There are many tales of the same type, for reference here, I am using the brothers Grimm version of Cinderella as translated by Margaret Taylor in 1884. That the two tales spring from the same root is quite apparent. The stories share more than just a tale-type. Various motif similarities fall one after another throughout both versions of the tale, beginning with the title itself “Cinderella,” pointing to the girl in cinders, as it were, and “Sackcloth” her very name referring to coarsely woven fabric. Both, daughters of successful men, have lost their mother. Living lives of trouble, both end up at parties of royalty with their true beauty, previously covered by sack cloth and cinders, now exposed. Both end up charming a prince with their inherent beauty and to the prince, end up married. The two, in many ways, the same story.
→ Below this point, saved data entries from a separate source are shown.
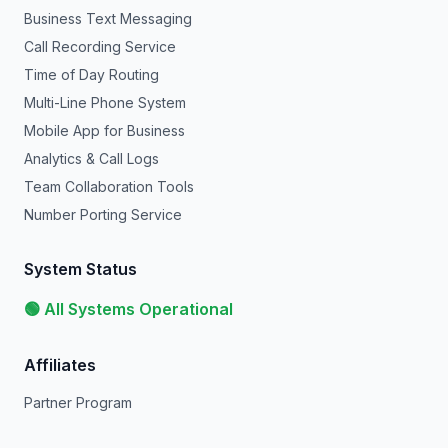
Business Text Messaging
Call Recording Service
Time of Day Routing
Multi-Line Phone System
Mobile App for Business
Analytics & Call Logs
Team Collaboration Tools
Number Porting Service
System Status
🟢 All Systems Operational
Affiliates
Partner Program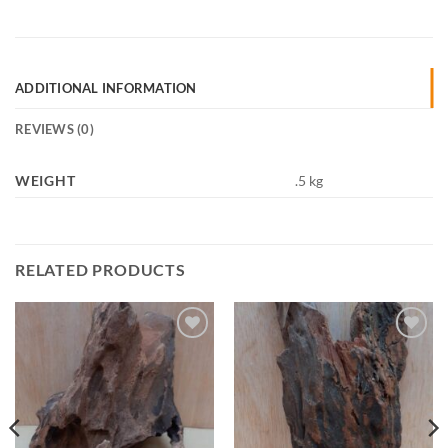
ADDITIONAL INFORMATION
REVIEWS (0)
WEIGHT
.5 kg
RELATED PRODUCTS
Add to
Add to
Wishlist
Wishlist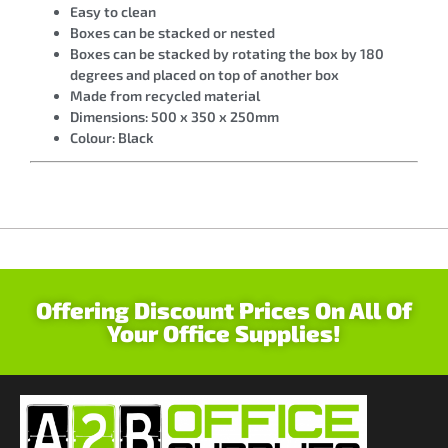
Easy to clean
Boxes can be stacked or nested
Boxes can be stacked by rotating the box by 180
degrees and placed on top of another box
Made from recycled material
Dimensions: 500 x 350 x 250mm
Colour: Black
Offering Discount Prices On All Of
Your Office Supplies!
The interest I have is spawned in the differences which can be traced to the cultural roots of either version of the tale. The antagonist in Cinderella is the wicked stepmother which is relatively typical of this type of tale from the Indo-European perspective, however in Sackcloth’s case the antagonist is her step-father who rather than servitude from the stepdaughter, is seeking something dangerously close to incest, marriage to the stepdaughter. A conflict of a type much more typical of the cultural environment in the palestinian Arab environment. An environment in which there is apparent conflict between religious allowance and societal beliefs. The folk tales reveal the peoples truer and more personal feelings towards technically acceptable behaviors. The sexual/incestual aspect is absent in the Indo-European version where the type of domineering environment is more likely to be found at the hands of a “wicked stepmother” than a sexually interested stepfather treading dangerously close to incest.
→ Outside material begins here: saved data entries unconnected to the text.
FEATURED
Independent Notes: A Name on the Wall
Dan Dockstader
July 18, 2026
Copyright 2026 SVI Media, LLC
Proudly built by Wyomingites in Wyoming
Absent from the Indo-European version is the disguise of dressing as another sex. Dressing as a male to avoid the sexual advances of a stepfather. The prince dressing as a woman to gain access to the hidden identity of the maiden who held his interest. This aspect of the tale would not fit in so nicely in an Indo-European community, particularly the cross-dressing aspect, but in the Palestinian Arabic realm it fits quite nicely and the lesson of the tale is enhanced. The incestuous aspect of the Sackcloth version carries an important cultural vibe which would be absent in the Indo-European surrounding of Cinderella. The domineering behavior of the stepMOTHER and stepSISTERS are not necessary in the Palestinian version. Such is not a typical moral situation found, at the time, in Palestine.
We find motif similarities such as L131, Hearth abode of unpromising heroin, N711.6 prince sees maiden at ball and is enamored, R213 escape from home, and others.
The overall lesson of the abstractly abandoned child, missing the mother, finding and putting to use her own innate beauty and coming out on top in the end, is driven home in both tales and is done so in a fashion relative to the cultural environments in which the differing tales were told.
These two tales are a nice example of the type of tales which spawned the modern usage of the terms “folk psychology,” “Cinderella philosophy,” “Cinderella complex” and the value of folklore is amplified… again.